*** The input

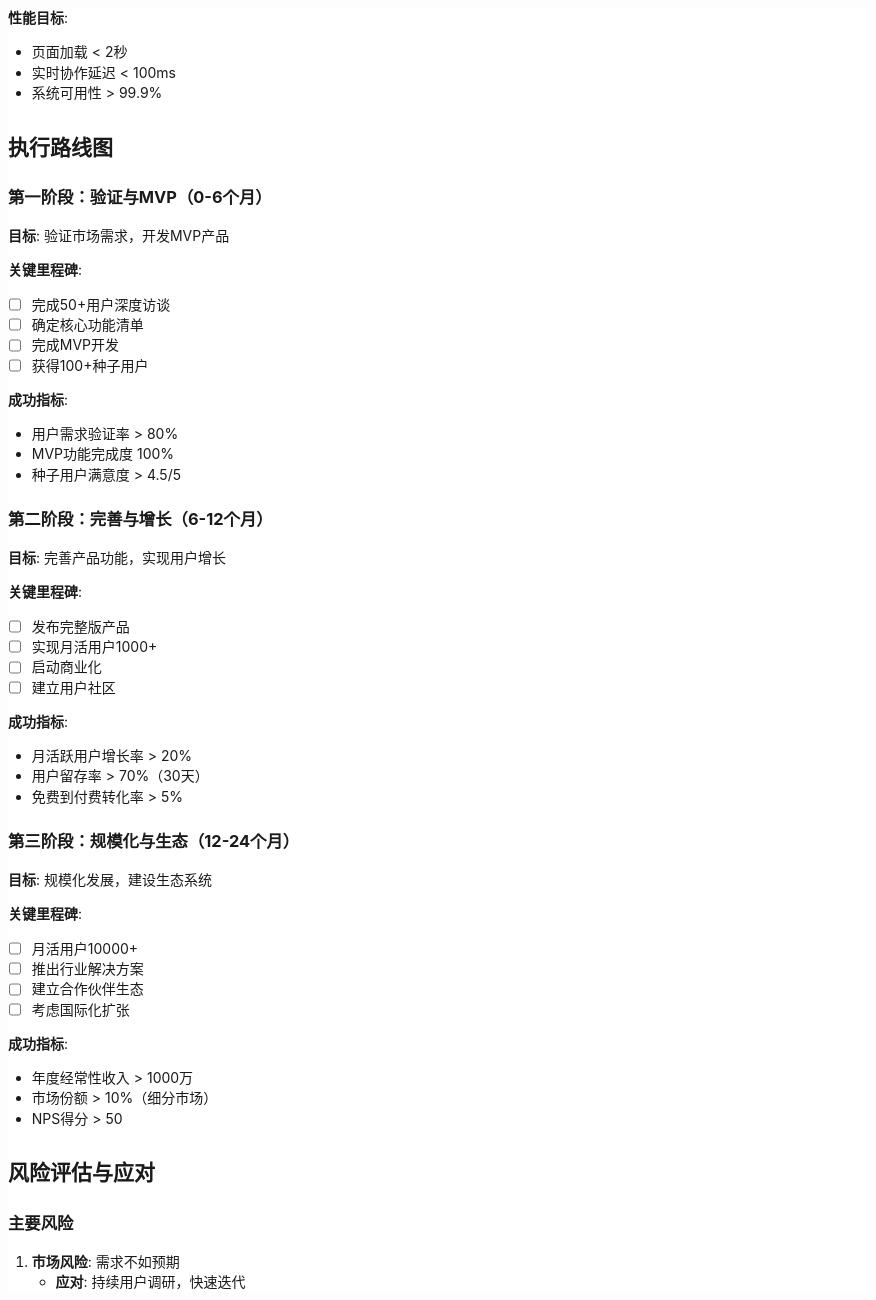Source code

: **性能目标**:
- 页面加载 < 2秒
- 实时协作延迟 < 100ms
- 系统可用性 > 99.9%

## 执行路线图

### 第一阶段：验证与MVP（0-6个月）
**目标**: 验证市场需求，开发MVP产品

**关键里程碑**:
- [ ] 完成50+用户深度访谈
- [ ] 确定核心功能清单
- [ ] 完成MVP开发
- [ ] 获得100+种子用户

**成功指标**:
- 用户需求验证率 > 80%
- MVP功能完成度 100%
- 种子用户满意度 > 4.5/5

### 第二阶段：完善与增长（6-12个月）
**目标**: 完善产品功能，实现用户增长

**关键里程碑**:
- [ ] 发布完整版产品
- [ ] 实现月活用户1000+
- [ ] 启动商业化
- [ ] 建立用户社区

**成功指标**:
- 月活跃用户增长率 > 20%
- 用户留存率 > 70%（30天）
- 免费到付费转化率 > 5%

### 第三阶段：规模化与生态（12-24个月）
**目标**: 规模化发展，建设生态系统

**关键里程碑**:
- [ ] 月活用户10000+
- [ ] 推出行业解决方案
- [ ] 建立合作伙伴生态
- [ ] 考虑国际化扩张

**成功指标**:
- 年度经常性收入 > 1000万
- 市场份额 > 10%（细分市场）
- NPS得分 > 50

## 风险评估与应对

### 主要风险
1. **市场风险**: 需求不如预期
   - **应对**: 持续用户调研，快速迭代
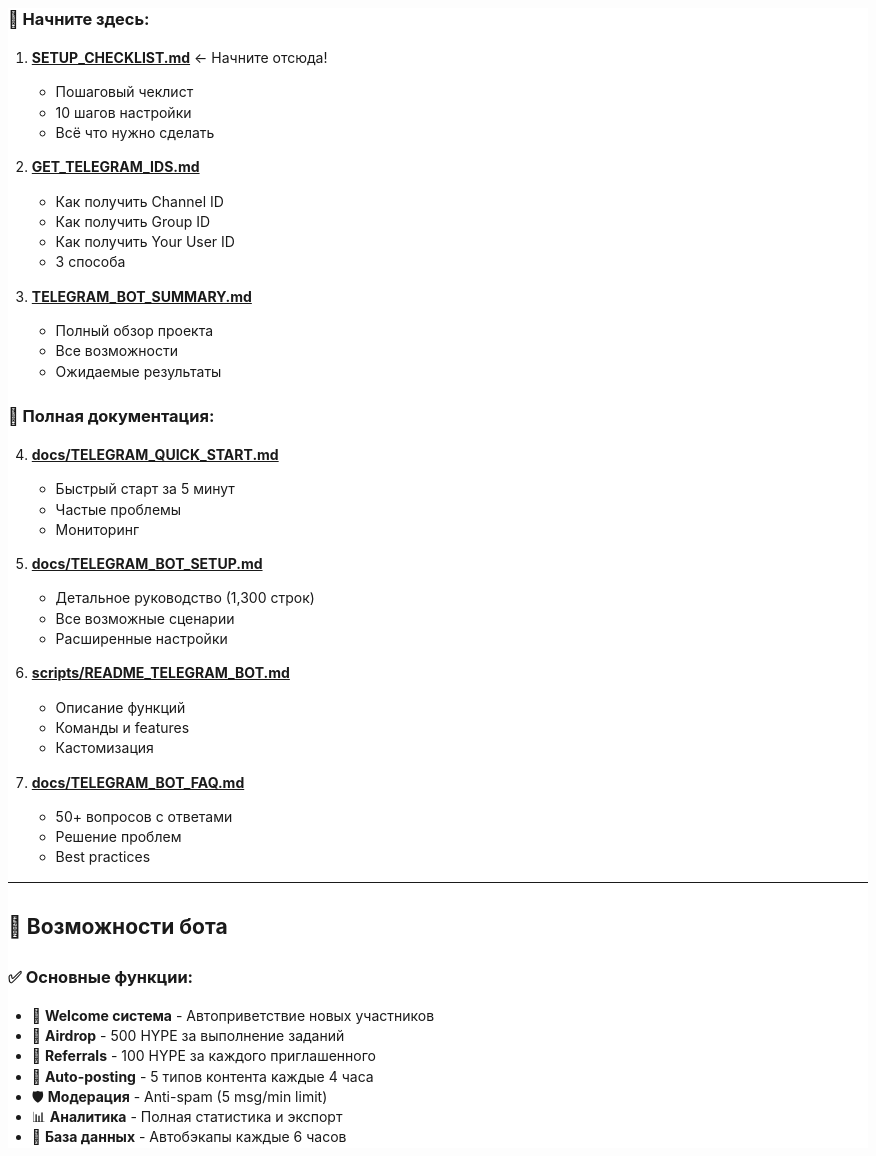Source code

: ### 🎯 Начните здесь:

1. **[SETUP_CHECKLIST.md](SETUP_CHECKLIST.md)** ← Начните отсюда!
   - Пошаговый чеклист
   - 10 шагов настройки
   - Всё что нужно сделать

2. **[GET_TELEGRAM_IDS.md](GET_TELEGRAM_IDS.md)**
   - Как получить Channel ID
   - Как получить Group ID
   - Как получить Your User ID
   - 3 способа

3. **[TELEGRAM_BOT_SUMMARY.md](TELEGRAM_BOT_SUMMARY.md)**
   - Полный обзор проекта
   - Все возможности
   - Ожидаемые результаты

### 📖 Полная документация:

4. **[docs/TELEGRAM_QUICK_START.md](docs/TELEGRAM_QUICK_START.md)**
   - Быстрый старт за 5 минут
   - Частые проблемы
   - Мониторинг

5. **[docs/TELEGRAM_BOT_SETUP.md](docs/TELEGRAM_BOT_SETUP.md)**
   - Детальное руководство (1,300 строк)
   - Все возможные сценарии
   - Расширенные настройки

6. **[scripts/README_TELEGRAM_BOT.md](scripts/README_TELEGRAM_BOT.md)**
   - Описание функций
   - Команды и features
   - Кастомизация

7. **[docs/TELEGRAM_BOT_FAQ.md](docs/TELEGRAM_BOT_FAQ.md)**
   - 50+ вопросов с ответами
   - Решение проблем
   - Best practices

---

## 🎯 Возможности бота

### ✅ Основные функции:

- 🎉 **Welcome система** - Автоприветствие новых участников
- 🎁 **Airdrop** - 500 HYPE за выполнение заданий
- 🔗 **Referrals** - 100 HYPE за каждого приглашенного
- 📝 **Auto-posting** - 5 типов контента каждые 4 часа
- 🛡️ **Модерация** - Anti-spam (5 msg/min limit)
- 📊 **Аналитика** - Полная статистика и экспорт
- 💾 **База данных** - Автобэкапы каждые 6 часов

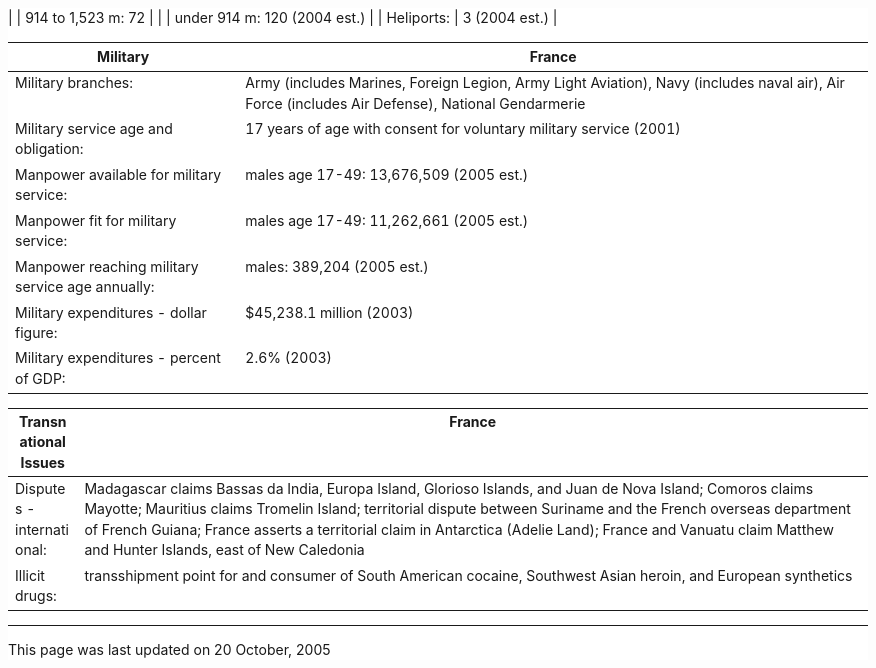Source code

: | | 914 to 1,523 m: 72 |
| | under 914 m: 120 (2004 est.) |
| Heliports: | 3 (2004 est.) |

| Military | France |
| --- | --- |
| Military branches: | Army (includes Marines, Foreign Legion, Army Light Aviation), Navy (includes naval air), Air Force (includes Air Defense), National Gendarmerie |
| Military service age and obligation: | 17 years of age with consent for voluntary military service (2001) |
| Manpower available for military service: | males age 17-49: 13,676,509 (2005 est.) |
| Manpower fit for military service: | males age 17-49: 11,262,661 (2005 est.) |
| Manpower reaching military service age annually: | males: 389,204 (2005 est.) |
| Military expenditures - dollar figure: | $45,238.1 million (2003) |
| Military expenditures - percent of GDP: | 2.6% (2003) |

| Transnational Issues | France |
| --- | --- |
| Disputes - international: | Madagascar claims Bassas da India, Europa Island, Glorioso Islands, and Juan de Nova Island; Comoros claims Mayotte; Mauritius claims Tromelin Island; territorial dispute between Suriname and the French overseas department of French Guiana; France asserts a territorial claim in Antarctica (Adelie Land); France and Vanuatu claim Matthew and Hunter Islands, east of New Caledonia |
| Illicit drugs: | transshipment point for and consumer of South American cocaine, Southwest Asian heroin, and European synthetics |

---
This page was last updated on 20 October, 2005                       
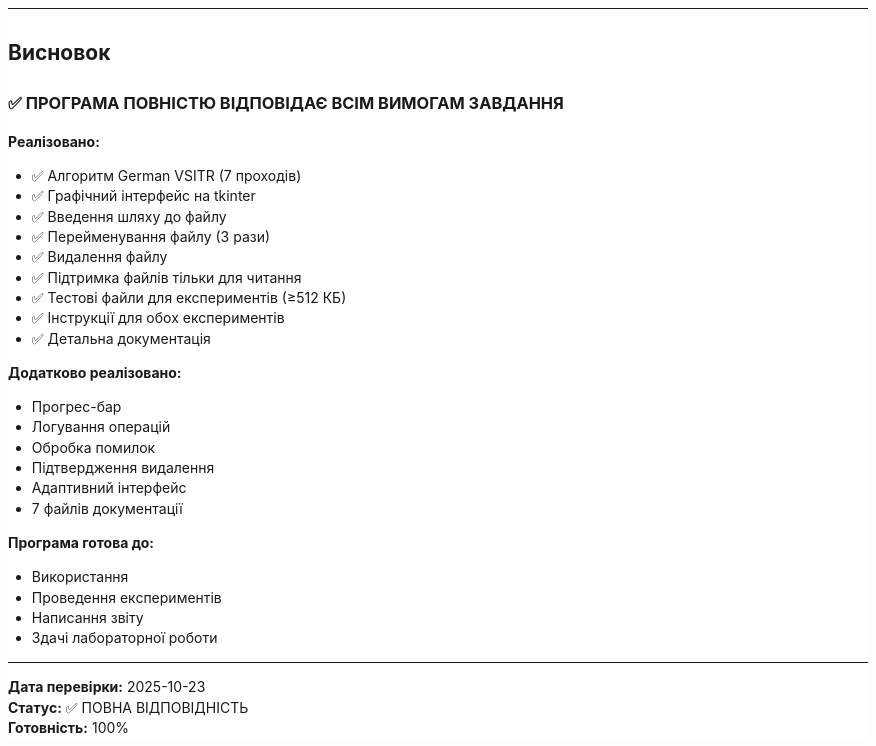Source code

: 
---

## Висновок

### ✅ ПРОГРАМА ПОВНІСТЮ ВІДПОВІДАЄ ВСІМ ВИМОГАМ ЗАВДАННЯ

**Реалізовано:**
- ✅ Алгоритм German VSITR (7 проходів)
- ✅ Графічний інтерфейс на tkinter
- ✅ Введення шляху до файлу
- ✅ Перейменування файлу (3 рази)
- ✅ Видалення файлу
- ✅ Підтримка файлів тільки для читання
- ✅ Тестові файли для експериментів (≥512 КБ)
- ✅ Інструкції для обох експериментів
- ✅ Детальна документація

**Додатково реалізовано:**
- Прогрес-бар
- Логування операцій
- Обробка помилок
- Підтвердження видалення
- Адаптивний інтерфейс
- 7 файлів документації

**Програма готова до:**
- Використання
- Проведення експериментів
- Написання звіту
- Здачі лабораторної роботи

---

**Дата перевірки:** 2025-10-23  
**Статус:** ✅ ПОВНА ВІДПОВІДНІСТЬ  
**Готовність:** 100%
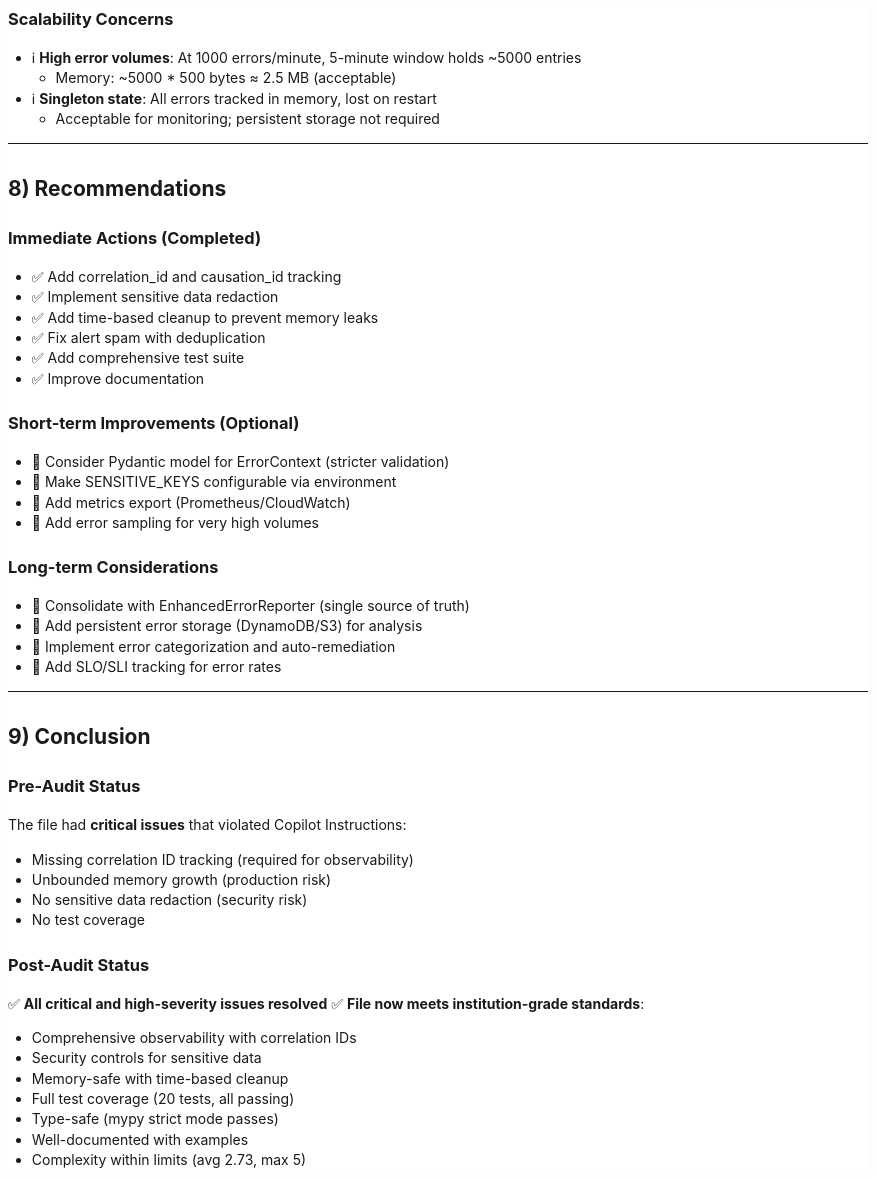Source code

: ### Scalability Concerns
- ℹ️ **High error volumes**: At 1000 errors/minute, 5-minute window holds ~5000 entries
  - Memory: ~5000 * 500 bytes ≈ 2.5 MB (acceptable)
- ℹ️ **Singleton state**: All errors tracked in memory, lost on restart
  - Acceptable for monitoring; persistent storage not required

---

## 8) Recommendations

### Immediate Actions (Completed)
- ✅ Add correlation_id and causation_id tracking
- ✅ Implement sensitive data redaction
- ✅ Add time-based cleanup to prevent memory leaks
- ✅ Fix alert spam with deduplication
- ✅ Add comprehensive test suite
- ✅ Improve documentation

### Short-term Improvements (Optional)
- 🔄 Consider Pydantic model for ErrorContext (stricter validation)
- 🔄 Make SENSITIVE_KEYS configurable via environment
- 🔄 Add metrics export (Prometheus/CloudWatch)
- 🔄 Add error sampling for very high volumes

### Long-term Considerations
- 🔄 Consolidate with EnhancedErrorReporter (single source of truth)
- 🔄 Add persistent error storage (DynamoDB/S3) for analysis
- 🔄 Implement error categorization and auto-remediation
- 🔄 Add SLO/SLI tracking for error rates

---

## 9) Conclusion

### Pre-Audit Status
The file had **critical issues** that violated Copilot Instructions:
- Missing correlation ID tracking (required for observability)
- Unbounded memory growth (production risk)
- No sensitive data redaction (security risk)
- No test coverage

### Post-Audit Status
✅ **All critical and high-severity issues resolved**
✅ **File now meets institution-grade standards**:
- Comprehensive observability with correlation IDs
- Security controls for sensitive data
- Memory-safe with time-based cleanup
- Full test coverage (20 tests, all passing)
- Type-safe (mypy strict mode passes)
- Well-documented with examples
- Complexity within limits (avg 2.73, max 5)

******

▸ **Task instructions**
Among the records above, find each line containing the string "tracking" and copy it.

▸ **Result**
- ✅ Add correlation_id and causation_id tracking
- 🔄 Add SLO/SLI tracking for error rates
- Missing correlation ID tracking (required for observability)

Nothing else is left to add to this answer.